David Teboul referme son introduction par une question, d’une simplicité biblique et pourtant vertigineuse : « Qu’en savons-nous ? » Cette interrogation, si éloignée de toute certitude dogmatique, est une poignante invitation à l’humilité, à l’écoute active, et à la poursuite infinie du dialogue avec ces voix qui portent en elles les cendres et les braises du XXe siècle.
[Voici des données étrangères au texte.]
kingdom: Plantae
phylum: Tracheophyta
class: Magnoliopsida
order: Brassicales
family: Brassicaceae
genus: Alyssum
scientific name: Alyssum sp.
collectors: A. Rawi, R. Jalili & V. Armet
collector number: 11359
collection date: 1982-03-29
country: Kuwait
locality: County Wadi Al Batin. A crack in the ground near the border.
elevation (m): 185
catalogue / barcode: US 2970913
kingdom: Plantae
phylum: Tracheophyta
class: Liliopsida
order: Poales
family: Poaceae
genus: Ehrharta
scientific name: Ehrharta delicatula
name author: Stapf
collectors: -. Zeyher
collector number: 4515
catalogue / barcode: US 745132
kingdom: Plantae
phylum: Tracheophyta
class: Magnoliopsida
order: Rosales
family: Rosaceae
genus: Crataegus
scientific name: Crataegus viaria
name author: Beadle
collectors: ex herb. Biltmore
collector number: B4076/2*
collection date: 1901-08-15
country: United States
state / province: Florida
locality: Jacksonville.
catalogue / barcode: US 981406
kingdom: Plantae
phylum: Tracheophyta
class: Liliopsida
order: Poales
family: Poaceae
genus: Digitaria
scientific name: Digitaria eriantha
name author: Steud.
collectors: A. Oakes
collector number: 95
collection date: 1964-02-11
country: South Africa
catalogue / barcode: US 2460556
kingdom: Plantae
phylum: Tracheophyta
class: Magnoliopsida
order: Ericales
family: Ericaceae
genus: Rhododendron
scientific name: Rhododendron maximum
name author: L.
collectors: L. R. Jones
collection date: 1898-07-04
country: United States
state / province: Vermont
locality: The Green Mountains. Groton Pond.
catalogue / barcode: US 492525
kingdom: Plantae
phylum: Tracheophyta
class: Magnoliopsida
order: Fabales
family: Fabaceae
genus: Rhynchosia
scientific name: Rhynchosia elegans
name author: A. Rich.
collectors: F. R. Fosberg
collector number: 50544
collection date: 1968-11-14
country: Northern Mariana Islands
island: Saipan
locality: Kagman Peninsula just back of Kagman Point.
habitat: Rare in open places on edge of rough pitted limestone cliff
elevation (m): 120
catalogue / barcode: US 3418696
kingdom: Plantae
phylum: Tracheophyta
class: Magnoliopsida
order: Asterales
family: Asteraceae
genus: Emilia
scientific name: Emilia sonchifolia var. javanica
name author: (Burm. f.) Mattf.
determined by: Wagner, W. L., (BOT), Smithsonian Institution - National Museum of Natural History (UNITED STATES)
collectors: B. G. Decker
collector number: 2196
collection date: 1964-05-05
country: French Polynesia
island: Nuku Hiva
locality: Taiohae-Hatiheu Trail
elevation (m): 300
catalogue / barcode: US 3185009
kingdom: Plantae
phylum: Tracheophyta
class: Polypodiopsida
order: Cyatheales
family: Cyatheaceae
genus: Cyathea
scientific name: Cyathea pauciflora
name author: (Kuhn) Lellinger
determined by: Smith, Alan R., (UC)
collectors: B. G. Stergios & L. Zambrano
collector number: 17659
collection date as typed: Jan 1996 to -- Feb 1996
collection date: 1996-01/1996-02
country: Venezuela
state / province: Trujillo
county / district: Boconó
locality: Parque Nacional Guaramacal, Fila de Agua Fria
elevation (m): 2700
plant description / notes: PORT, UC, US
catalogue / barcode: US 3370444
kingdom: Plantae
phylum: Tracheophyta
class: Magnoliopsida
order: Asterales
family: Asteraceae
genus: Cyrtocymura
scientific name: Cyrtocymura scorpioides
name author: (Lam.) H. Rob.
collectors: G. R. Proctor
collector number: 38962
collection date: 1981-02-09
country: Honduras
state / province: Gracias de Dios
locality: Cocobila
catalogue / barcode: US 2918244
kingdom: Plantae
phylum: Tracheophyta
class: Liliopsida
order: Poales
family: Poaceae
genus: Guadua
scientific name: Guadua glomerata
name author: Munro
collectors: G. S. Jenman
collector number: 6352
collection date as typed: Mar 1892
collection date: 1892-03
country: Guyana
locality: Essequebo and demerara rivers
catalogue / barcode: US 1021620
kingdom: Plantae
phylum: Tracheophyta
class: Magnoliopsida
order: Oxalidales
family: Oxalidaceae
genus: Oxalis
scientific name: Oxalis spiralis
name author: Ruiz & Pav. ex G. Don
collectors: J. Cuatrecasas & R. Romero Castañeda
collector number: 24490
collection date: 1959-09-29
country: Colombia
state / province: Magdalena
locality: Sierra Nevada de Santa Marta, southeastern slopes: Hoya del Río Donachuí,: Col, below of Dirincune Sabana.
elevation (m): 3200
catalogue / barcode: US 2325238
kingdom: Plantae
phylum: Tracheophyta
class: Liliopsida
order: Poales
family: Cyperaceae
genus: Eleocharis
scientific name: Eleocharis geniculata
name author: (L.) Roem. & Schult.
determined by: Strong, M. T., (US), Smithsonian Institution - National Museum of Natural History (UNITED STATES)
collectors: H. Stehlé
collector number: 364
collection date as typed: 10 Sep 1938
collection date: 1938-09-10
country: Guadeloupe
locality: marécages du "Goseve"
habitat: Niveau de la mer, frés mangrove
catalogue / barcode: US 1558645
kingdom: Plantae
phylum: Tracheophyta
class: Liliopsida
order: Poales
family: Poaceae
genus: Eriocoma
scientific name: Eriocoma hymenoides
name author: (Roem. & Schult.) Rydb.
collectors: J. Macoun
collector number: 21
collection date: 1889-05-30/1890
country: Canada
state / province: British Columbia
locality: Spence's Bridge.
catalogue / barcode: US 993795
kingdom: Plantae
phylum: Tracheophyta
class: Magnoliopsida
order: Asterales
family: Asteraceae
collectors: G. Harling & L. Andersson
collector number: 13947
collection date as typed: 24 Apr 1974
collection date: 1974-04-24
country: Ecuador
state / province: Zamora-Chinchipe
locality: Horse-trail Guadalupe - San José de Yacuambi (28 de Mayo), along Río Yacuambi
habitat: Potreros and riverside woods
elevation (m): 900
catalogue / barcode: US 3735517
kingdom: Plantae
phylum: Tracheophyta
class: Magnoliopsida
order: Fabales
Les Filles de Birkenau n’est pas un livre qui referme un dossier ou clôt un sujet ; c’est une œuvre vivante qui ouvre des brèches dans nos consciences, qui nous force à penser, à ressentir, et surtout, à ne jamais cesser d’écouter. C’est, en cela, un acte littéraire et mémoriel d’une importance capitale, une table dressée pour que la parole, même au bord de sa propre extinction biologique, continue de vibrer, de nous interroger, et de nous mettre en demeure. Car, comme le murmure la chanson de Daniel Darc que Teboul choisit pour clore son propre cheminement auprès de ces femmes, à la manière d’une litanie profane et tendre : « Si seulement tu savais / La taille de mon âme ». La taille de leur âme, à ces filles revenues de l’enfer de Birkenau, est, nous le savons désormais un peu mieux grâce à ce livre, simplement incommensurable. C’est cette démesure humaine, faite de fragilité et de résilience, que cet ouvrage, avec une grâce terrible et une infinie pudeur, nous donne à entrevoir.